Saving for retirement has long been a challenge, especially for those with lower incomes and young adults struggling with student loan debt. Setting aside some of your earnings today remains essential, but it may start to get easier for some, thanks to the passage of the SECURE 2.0 Act in the final days of 2022.
Though many of its provisions won’t take effect for a few years, they’re still worth keeping on your radar. Here are five of the most significant.
1. Automatic retirement contributions
Several studies have shown that automatic enrollment in 401(k) and 403(b) plans dramatically increases participation. The new law will require businesses to automatically enroll participants in their workplace retirement plans with a contribution rate of at least 3% and not more than 10%, beginning in 2025. The contribution rate will automatically increase by 1% per year until it reaches at least 10%, but no more than 15%.

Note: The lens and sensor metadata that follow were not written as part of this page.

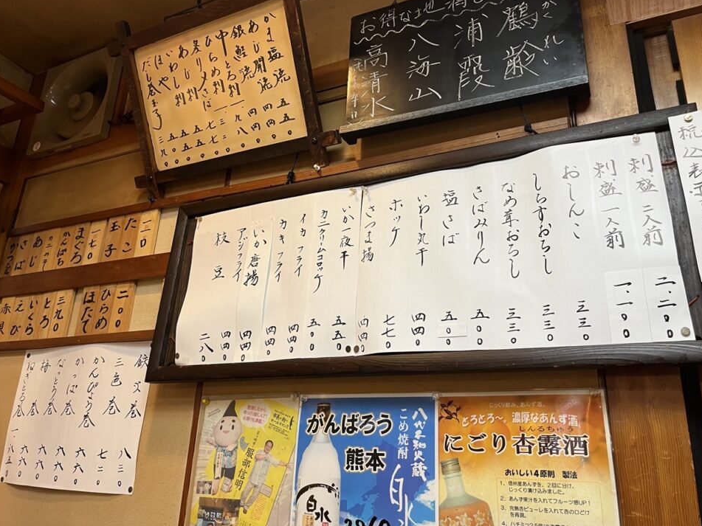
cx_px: 371
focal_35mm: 28
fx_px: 568
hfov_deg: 63.4
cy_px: 243
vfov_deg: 49.7
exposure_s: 1/50
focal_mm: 5.1
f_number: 1.6
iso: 80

Employees who don’t wish to participate will still have the opportunity to opt-out, and not all businesses will have to offer automatic enrollment. Existing workplace retirement plans are grandfathered in, and businesses with 10 or fewer employees, companies that have been in business for less than three years, church plans, and government plans don’t need to have automatic enrollment.
2. Saver’s Match
The SECURE 2.0 Act also calls for a new Saver’s Match to replace the existing Saver’s Tax Credit. This will go into effect in 2027. Instead of your retirement contributions reducing your tax bill, the government will automatically deposit funds into your retirement account to help your balance grow.
The maximum contribution is 50% of your retirement plan contributions, up to $2,000 per person. However, those with higher incomes may not be able to claim the full match. As with the current Saver’s Tax Credit, there are income tiers that dictate the maximum match you can earn.
3. Higher catch-up contributions
Catch-up contributions are additional contributions adults 50 and older can make to retirement accounts. In 2023, IRAs have a $1,000 catch-up contribution and 401(k)s have a $7,500 catch-up contribution. Beginning in 2024, the government will index the IRA catch-up contribution to keep up with inflation. This will allow older workers to set aside even more money in retirement accounts in future years.
Starting in 2025, the government will also enable workers aged 60 to 63 to contribute even more to their retirement accounts. Their maximum catch-up contribution will be the greater of $10,000 or 50% more than the regular catch-up contribution for adults aged 50 to 60. These limits will also be indexed for inflation in future years.
4. Employer matches for student loan payments
Those struggling with student loan debt aren’t always able to take advantage of the employer matches their workplace retirement plan offers. If they can’t spare any money to put into their retirement accounts, they could miss out on thousands of dollars in company-matched funds, which could grow to be worth tens or even hundreds of thousands of dollars by the time they retire.
Beginning in 2024, employers will have the option to make matching contributions to employees’ retirement plans if the employee makes qualified student loan payments. Employers won’t have to offer a student loan match option, but it will undoubtedly be a useful perk for companies trying to attract young workers.
5. Older age for beginning required minimum distributions (RMDs)
Current law requires seniors to begin taking mandatory annual withdrawals, known as required minimum distributions (RMDs), from all their retirement accounts (except Roth IRAs) starting in the year they turn 73.
The SECURE 2.0 Act will increase RMDs to age 75, beginning in 2033. It also eliminates the need to take RMDs from Roth 401(k)s starting in 2024.
These changes may not all affect you, but keep them in mind. Note when each change goes into effect and plan to adjust your retirement savings strategy, as necessary. If you have any questions about the changing rules for your retirement accounts, reach out to your plan administrator.